### Task brief
Transcribe the entries in full, keeping each word as it is.

(Pixel coordinate listings)

━━━━

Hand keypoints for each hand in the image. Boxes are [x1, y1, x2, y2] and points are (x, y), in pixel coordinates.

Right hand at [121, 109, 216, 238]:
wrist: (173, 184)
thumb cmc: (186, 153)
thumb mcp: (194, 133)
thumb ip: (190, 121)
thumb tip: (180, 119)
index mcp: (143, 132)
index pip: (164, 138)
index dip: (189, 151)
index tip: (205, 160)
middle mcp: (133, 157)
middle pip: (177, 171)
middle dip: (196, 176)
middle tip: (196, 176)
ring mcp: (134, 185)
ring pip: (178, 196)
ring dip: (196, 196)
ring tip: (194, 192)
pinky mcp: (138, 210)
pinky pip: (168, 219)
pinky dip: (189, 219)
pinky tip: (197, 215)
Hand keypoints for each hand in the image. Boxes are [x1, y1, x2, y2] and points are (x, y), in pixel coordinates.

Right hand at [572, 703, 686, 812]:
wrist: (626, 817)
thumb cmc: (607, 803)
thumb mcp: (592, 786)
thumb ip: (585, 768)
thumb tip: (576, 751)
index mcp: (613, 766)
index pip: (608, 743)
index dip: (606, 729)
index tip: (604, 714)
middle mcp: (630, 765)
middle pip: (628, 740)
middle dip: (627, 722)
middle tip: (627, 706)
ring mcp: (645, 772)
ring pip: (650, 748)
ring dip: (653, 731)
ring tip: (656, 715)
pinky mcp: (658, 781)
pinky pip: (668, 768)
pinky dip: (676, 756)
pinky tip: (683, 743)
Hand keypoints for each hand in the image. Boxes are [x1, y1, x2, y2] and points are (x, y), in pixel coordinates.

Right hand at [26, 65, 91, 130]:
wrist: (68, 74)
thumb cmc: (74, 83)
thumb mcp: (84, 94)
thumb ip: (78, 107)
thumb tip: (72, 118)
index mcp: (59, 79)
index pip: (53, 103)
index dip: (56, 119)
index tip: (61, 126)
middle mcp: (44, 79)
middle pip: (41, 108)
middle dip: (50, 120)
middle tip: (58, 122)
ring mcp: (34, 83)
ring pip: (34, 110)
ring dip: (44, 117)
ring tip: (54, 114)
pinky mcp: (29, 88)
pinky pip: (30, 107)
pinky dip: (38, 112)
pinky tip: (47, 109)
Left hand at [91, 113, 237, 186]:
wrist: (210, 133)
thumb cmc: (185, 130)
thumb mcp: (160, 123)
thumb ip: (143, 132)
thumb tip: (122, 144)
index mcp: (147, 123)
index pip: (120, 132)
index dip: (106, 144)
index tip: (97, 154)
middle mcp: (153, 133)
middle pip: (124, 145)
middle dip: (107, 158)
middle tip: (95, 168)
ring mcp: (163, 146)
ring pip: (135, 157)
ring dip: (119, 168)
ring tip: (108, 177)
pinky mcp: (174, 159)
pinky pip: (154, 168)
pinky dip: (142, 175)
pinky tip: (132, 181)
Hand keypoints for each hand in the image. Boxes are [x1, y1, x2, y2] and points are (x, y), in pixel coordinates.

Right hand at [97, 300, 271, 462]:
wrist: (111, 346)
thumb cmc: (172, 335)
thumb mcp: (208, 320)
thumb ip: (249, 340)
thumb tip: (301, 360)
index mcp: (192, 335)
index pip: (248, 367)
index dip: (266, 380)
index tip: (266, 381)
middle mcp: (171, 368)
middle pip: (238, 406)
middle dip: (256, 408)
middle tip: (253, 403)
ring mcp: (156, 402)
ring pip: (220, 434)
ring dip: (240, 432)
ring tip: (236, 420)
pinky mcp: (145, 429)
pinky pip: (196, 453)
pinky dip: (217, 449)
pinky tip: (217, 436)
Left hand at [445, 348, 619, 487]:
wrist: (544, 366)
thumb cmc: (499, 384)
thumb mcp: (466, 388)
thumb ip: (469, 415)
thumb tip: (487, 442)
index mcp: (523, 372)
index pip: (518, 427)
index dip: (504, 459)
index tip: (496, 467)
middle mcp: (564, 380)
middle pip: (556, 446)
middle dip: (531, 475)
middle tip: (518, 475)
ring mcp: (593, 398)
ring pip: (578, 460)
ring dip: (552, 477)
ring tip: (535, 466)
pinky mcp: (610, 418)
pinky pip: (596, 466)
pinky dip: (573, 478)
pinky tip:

━━━━

### Solution
Hand keypoints for each hand in the image. Boxes are [x1, y1, x2, y2] and points are (x, y), in pixel coordinates.

Right hand at [121, 109, 216, 238]:
wrist: (173, 184)
thumb cmc: (186, 153)
thumb mcp: (194, 133)
thumb ip: (190, 121)
thumb tip: (180, 119)
index mcp: (143, 132)
index pip: (164, 138)
index dip: (189, 151)
index tip: (205, 160)
middle mcp: (133, 157)
middle pip: (177, 171)
middle dip: (196, 176)
middle tip: (196, 176)
ring mcp: (134, 185)
ring pip: (178, 196)
ring dip: (196, 196)
ring tip: (194, 192)
pinky mcp: (138, 210)
pinky pip: (168, 219)
pinky dip: (189, 219)
pinky tip: (197, 215)
Hand keypoints for each hand in the image. Boxes are [x1, y1, x2, y2] and points are (x, y), in pixel coordinates.

Right hand at [572, 703, 686, 812]:
wrist: (626, 817)
thumb cmc: (607, 803)
thumb mcp: (592, 786)
thumb ip: (585, 768)
thumb tip: (576, 751)
index mcp: (613, 766)
index pip: (608, 743)
index dip: (606, 729)
index tip: (604, 714)
middle mcp: (630, 765)
middle pip: (628, 740)
middle dip: (627, 722)
middle tip: (627, 706)
ring mcp: (645, 772)
ring pip: (650, 748)
ring dip: (653, 731)
ring tip: (656, 715)
pinky mcp: (658, 781)
pinky pip: (668, 768)
pinky dip: (676, 756)
pinky tip: (683, 743)
Hand keypoints for each hand in the image. Boxes are [x1, y1, x2, y2] and points are (x, y), in pixel coordinates.

Right hand at [26, 65, 91, 130]:
wrist: (68, 74)
thumb cmc: (74, 83)
thumb mcp: (84, 94)
thumb ip: (78, 107)
thumb tip: (72, 118)
index mcp: (59, 79)
index pip: (53, 103)
index dip: (56, 119)
index tip: (61, 126)
middle mcp: (44, 79)
middle pip: (41, 108)
middle dip: (50, 120)
middle tip: (58, 122)
ring mcp: (34, 83)
ring pip: (34, 110)
ring dip: (44, 117)
ring tip: (54, 114)
pinky mcp: (29, 88)
pinky pip: (30, 107)
pinky dip: (38, 112)
pinky tip: (47, 109)
Left hand at [91, 113, 237, 186]:
wrist: (210, 133)
thumb cmc: (185, 130)
thumb mcp: (160, 123)
thumb ip: (143, 132)
thumb tip: (122, 144)
index mcp: (147, 123)
index pip: (120, 132)
index dip: (106, 144)
index tip: (97, 154)
middle mcp: (153, 133)
middle pip: (124, 145)
middle dip: (107, 158)
middle tip: (95, 168)
ring mcp: (163, 146)
ring pip: (135, 157)
ring dip: (119, 168)
ring tip: (108, 177)
pinky mcp: (174, 159)
pinky pip: (154, 168)
pinky dip: (142, 175)
pinky tip: (132, 181)
Hand keypoints for each hand in the image. Boxes are [x1, y1, x2, y2] and points are (x, y), in pixel coordinates.

Right hand at [97, 300, 271, 462]:
wrist: (111, 346)
thumb cmc: (172, 335)
thumb mcp: (208, 320)
thumb ip: (249, 340)
thumb tip: (301, 360)
index mcp: (192, 335)
index pip: (248, 367)
index dip: (266, 380)
index tip: (266, 381)
middle mcp: (171, 368)
middle pip: (238, 406)
middle dip: (256, 408)
middle tip: (253, 403)
ring mcp: (156, 402)
ring pip: (220, 434)
ring dip: (240, 432)
ring tip: (236, 420)
pinky mcp: (145, 429)
pinky pip: (196, 453)
pinky dip: (217, 449)
pinky tip: (217, 436)
Left hand at [445, 348, 619, 487]:
wrist: (544, 366)
thumb cmc: (499, 384)
thumb mcp: (466, 388)
thumb ip: (469, 415)
thumb tip: (487, 442)
index mcp: (523, 372)
index pip: (518, 427)
index dip: (504, 459)
index tip: (496, 467)
middle mcp: (564, 380)
middle pip: (556, 446)
middle dip: (531, 475)
middle tip: (518, 475)
ring mcp: (593, 398)
ring pip: (578, 460)
ring dip: (552, 477)
ring tip: (535, 466)
pinky mcp: (610, 418)
pinky pip: (596, 466)
pinky dip: (573, 478)
pinky tip:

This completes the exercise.